> _DOCUMENT PASSAGE_:
↓↓↓

3)  Understand that – to begin with, in CS there is no functional concept of “death”…  
        What that means in practice: the ultimate of all ultimate betrayals is unfolding before everybody’s eyes here.  According to the teachings of CS, there is the idea that if one “believes enough”, then “there is no death”…. And so, here is the ultimate paradox, the overwhelming dilemma, and perhaps the challenge-of-all-challenges for the CS patient and their caregivers.
      Here is one tactic which proved the most useful to my Dad and me as we were moving through this dilemma:   confirm at every turn (like a broken record) that “the spiritual being continues to be as perfect and complete as it’s always been – it’s the human shell that is failing, and our part of the deal is to do all we can [Hospice and I] to keep the human shell as comfortable and available to the spiritual being as possible, for as long as your perfect spiritual being and “The Father” needs the use of it [insert the patients choice of term for that concept, of course] – and that is exactly what we are doing by…. ” offering/providing/administering  the medications that help make that so, etc.,   as we see may be called for along the way - and as changes take place…..  [in CS, the term most often used is  "Father-Mother-God"].     That story line proved to be an effective and acceptable avenue for my Dad and allowed him to cooperate with our efforts, and in fact was of considerable comfort to both my Dad and me, as a way to move along with what needed to happen, as it evolved along the way.    Ultimately, how he defined what was going on for himself I do not know – or just how great was a sense of self-disappointment at not again "prevailing over the body” (as he had lived so much of his life believing in; as had been the defining norm for him), and if there was any disappointment in having ultimately failed to physically “heal completely” and  return to the active life he had been living until those recent weeks,   I do not know.   (Or – maybe from his point of view - perhaps in the end he did indeed ultimately find his idea of “total and complete healing”, after all!? That piece of his experience is certainly beyond the certain knowing of any of the rest of us at this point – but it does not feel out of line to hope that this may be so.)

  4) Remember:  Very much like what the disembodied voices from the loudspeakers in the some Metro stations say to travelers:  Mind the Gap.

↑↑↑

> _EXERCISE DETAILS_: Please return the passage on caregiving and the CS view of death in full, word for word.

> _DATA EXTRACTS_:
↓↓↓

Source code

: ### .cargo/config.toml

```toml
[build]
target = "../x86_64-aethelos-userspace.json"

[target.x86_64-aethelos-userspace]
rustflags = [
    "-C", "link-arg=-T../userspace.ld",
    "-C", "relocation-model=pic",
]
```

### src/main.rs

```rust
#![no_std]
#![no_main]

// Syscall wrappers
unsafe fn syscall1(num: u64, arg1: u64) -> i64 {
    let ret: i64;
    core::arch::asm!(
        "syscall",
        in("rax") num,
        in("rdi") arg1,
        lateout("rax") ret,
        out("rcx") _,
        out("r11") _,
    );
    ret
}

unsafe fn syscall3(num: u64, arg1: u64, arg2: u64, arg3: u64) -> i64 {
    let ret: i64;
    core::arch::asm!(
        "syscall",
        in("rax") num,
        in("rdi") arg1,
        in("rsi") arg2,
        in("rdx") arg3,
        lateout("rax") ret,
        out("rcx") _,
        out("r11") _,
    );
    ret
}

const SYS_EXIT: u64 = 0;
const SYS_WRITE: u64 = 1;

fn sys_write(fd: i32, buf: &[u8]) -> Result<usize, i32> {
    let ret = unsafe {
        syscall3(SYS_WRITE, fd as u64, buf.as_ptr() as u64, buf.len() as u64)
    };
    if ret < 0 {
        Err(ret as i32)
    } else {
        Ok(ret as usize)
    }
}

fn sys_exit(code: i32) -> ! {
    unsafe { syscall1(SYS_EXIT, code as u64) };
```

↑↑↑

> _EXERCISE RESULT_:
3)  Understand that – to begin with, in CS there is no functional concept of “death”…  
        What that means in practice: the ultimate of all ultimate betrayals is unfolding before everybody’s eyes here.  According to the teachings of CS, there is the idea that if one “believes enough”, then “there is no death”…. And so, here is the ultimate paradox, the overwhelming dilemma, and perhaps the challenge-of-all-challenges for the CS patient and their caregivers.
      Here is one tactic which proved the most useful to my Dad and me as we were moving through this dilemma:   confirm at every turn (like a broken record) that “the spiritual being continues to be as perfect and complete as it’s always been – it’s the human shell that is failing, and our part of the deal is to do all we can [Hospice and I] to keep the human shell as comfortable and available to the spiritual being as possible, for as long as your perfect spiritual being and “The Father” needs the use of it [insert the patients choice of term for that concept, of course] – and that is exactly what we are doing by…. ” offering/providing/administering  the medications that help make that so, etc.,   as we see may be called for along the way - and as changes take place…..  [in CS, the term most often used is  "Father-Mother-God"].     That story line proved to be an effective and acceptable avenue for my Dad and allowed him to cooperate with our efforts, and in fact was of considerable comfort to both my Dad and me, as a way to move along with what needed to happen, as it evolved along the way.    Ultimately, how he defined what was going on for himself I do not know – or just how great was a sense of self-disappointment at not again "prevailing over the body” (as he had lived so much of his life believing in; as had been the defining norm for him), and if there was any disappointment in having ultimately failed to physically “heal completely” and  return to the active life he had been living until those recent weeks,   I do not know.   (Or – maybe from his point of view - perhaps in the end he did indeed ultimately find his idea of “total and complete healing”, after all!? That piece of his experience is certainly beyond the certain knowing of any of the rest of us at this point – but it does not feel out of line to hope that this may be so.)

  4) Remember:  Very much like what the disembodied voices from the loudspeakers in the some Metro stations say to travelers:  Mind the Gap.